Primary verifiable sources used: - PGA Tour player career earnings page for Sebastián Muñoz (official money total). - Golf Monthly’s 2025 LIV Golf money‑list reporting (Muñoz’s 2025 LIV season prize money). - Tournament payout reporting (e.g., Golf Digest for the 2019 Sanderson Farms Championship winner’s share). - Public reporting on equipment/team sponsorship (Golf.com coverage of Ping partnership with Torque GC). - Industry analyses for caddie pay and sponsorship-value ranges (Golf Monthly, Sports Business Journal). Links to each source are provided in the article’s sources section.
Does the estimate include Muñoz’s LIV Golf earnings?
Yes.

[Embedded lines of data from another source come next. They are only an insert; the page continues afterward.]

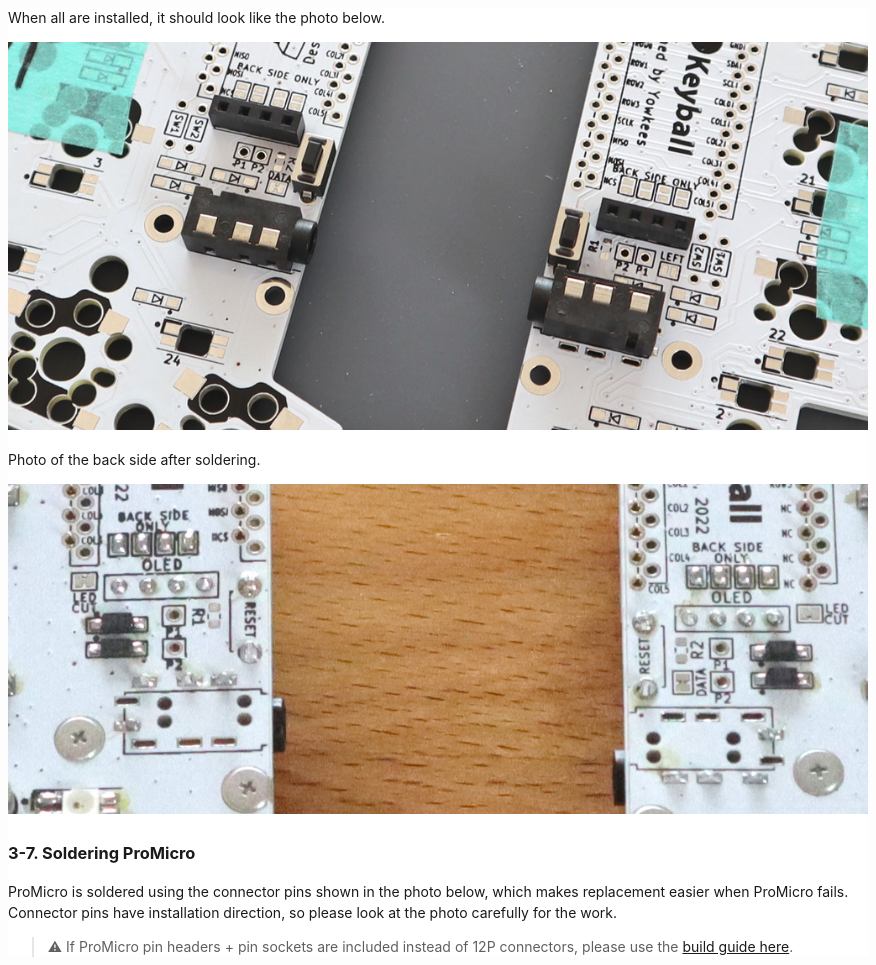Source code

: When all are installed, it should look like the photo below.

![53](images/kb44_042.jpg)

Photo of the back side after soldering.

![53](images/kb44_044.jpg)

<a id="anchor3-7"></a>
### 3-7. Soldering ProMicro
ProMicro is soldered using the connector pins shown in the photo below, which makes replacement easier when ProMicro fails.  
Connector pins have installation direction, so please look at the photo carefully for the work.

>⚠️ If ProMicro pin headers + pin sockets are included instead of 12P connectors, please use the [build guide here](https://github.com/Yowkees/keyball/blob/main/keyball44/doc/rev1/buildguide_jp_pinheader.md#3-6promicro%E3%81%AE%E3%81%AF%E3%82%93%E3%81%A0%E4%BB%98%E3%81%91).
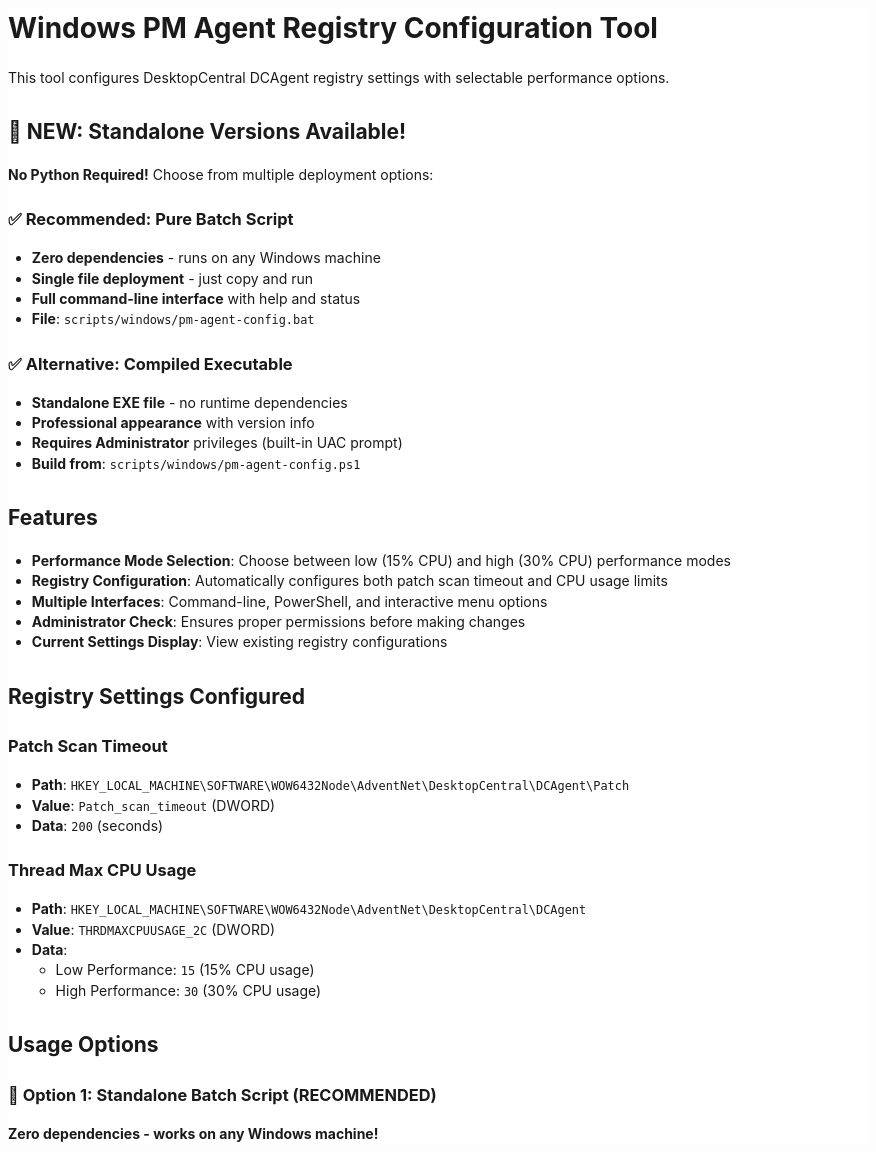 # Windows PM Agent Registry Configuration Tool

This tool configures DesktopCentral DCAgent registry settings with selectable performance options.

## 🚀 **NEW: Standalone Versions Available!**

**No Python Required!** Choose from multiple deployment options:

### ✅ **Recommended: Pure Batch Script**
- **Zero dependencies** - runs on any Windows machine
- **Single file deployment** - just copy and run
- **Full command-line interface** with help and status
- **File**: `scripts/windows/pm-agent-config.bat`

### ✅ **Alternative: Compiled Executable**  
- **Standalone EXE file** - no runtime dependencies
- **Professional appearance** with version info
- **Requires Administrator** privileges (built-in UAC prompt)
- **Build from**: `scripts/windows/pm-agent-config.ps1`

## Features

- **Performance Mode Selection**: Choose between low (15% CPU) and high (30% CPU) performance modes
- **Registry Configuration**: Automatically configures both patch scan timeout and CPU usage limits
- **Multiple Interfaces**: Command-line, PowerShell, and interactive menu options
- **Administrator Check**: Ensures proper permissions before making changes
- **Current Settings Display**: View existing registry configurations

## Registry Settings Configured

### Patch Scan Timeout
- **Path**: `HKEY_LOCAL_MACHINE\SOFTWARE\WOW6432Node\AdventNet\DesktopCentral\DCAgent\Patch`
- **Value**: `Patch_scan_timeout` (DWORD)
- **Data**: `200` (seconds)

### Thread Max CPU Usage
- **Path**: `HKEY_LOCAL_MACHINE\SOFTWARE\WOW6432Node\AdventNet\DesktopCentral\DCAgent`
- **Value**: `THRDMAXCPUUSAGE_2C` (DWORD)
- **Data**: 
  - Low Performance: `15` (15% CPU usage)
  - High Performance: `30` (30% CPU usage)

## Usage Options

### 🎯 **Option 1: Standalone Batch Script (RECOMMENDED)**

**Zero dependencies - works on any Windows machine!**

The estimate explicitly includes reported 2025 LIV Golf prize money ($9,727,953) as published by Golf Monthly. That amount was added to PGA Tour official career money to form the verifiable gross‑earnings base for the analysis.
How were taxes and expenses handled in the estimate?
Taxes and expenses were handled by applying conservative, industry‑anchored retention assumptions. Typical deductions include: caddie pay (weekly salary + percentage), travel and tournament operating costs, agent/manager commissions, and federal/state/foreign taxes for multi‑jurisdiction earnings. Using published norms and examples, the analysis assumes players retain roughly 40%–55% of gross winnings after these outlays, which was applied to the documented gross receipts to produce the retained‑income component of the net‑worth estimate.
What is known about Muñoz’s endorsements and sponsorship income?
Public reporting documents an equipment/team partnership involving Ping and the Torque GC roster that includes Sebastián Muñoz. There are no public, itemized endorsement disclosures for Muñoz. Using industry benchmarks for mid‑level tour professionals, a conservative cumulative endorsement/appearance income allowance of $0–$1.6M was applied in the estimate to account for possible off‑course earnings; higher or undisclosed deals (if any) would widen the range.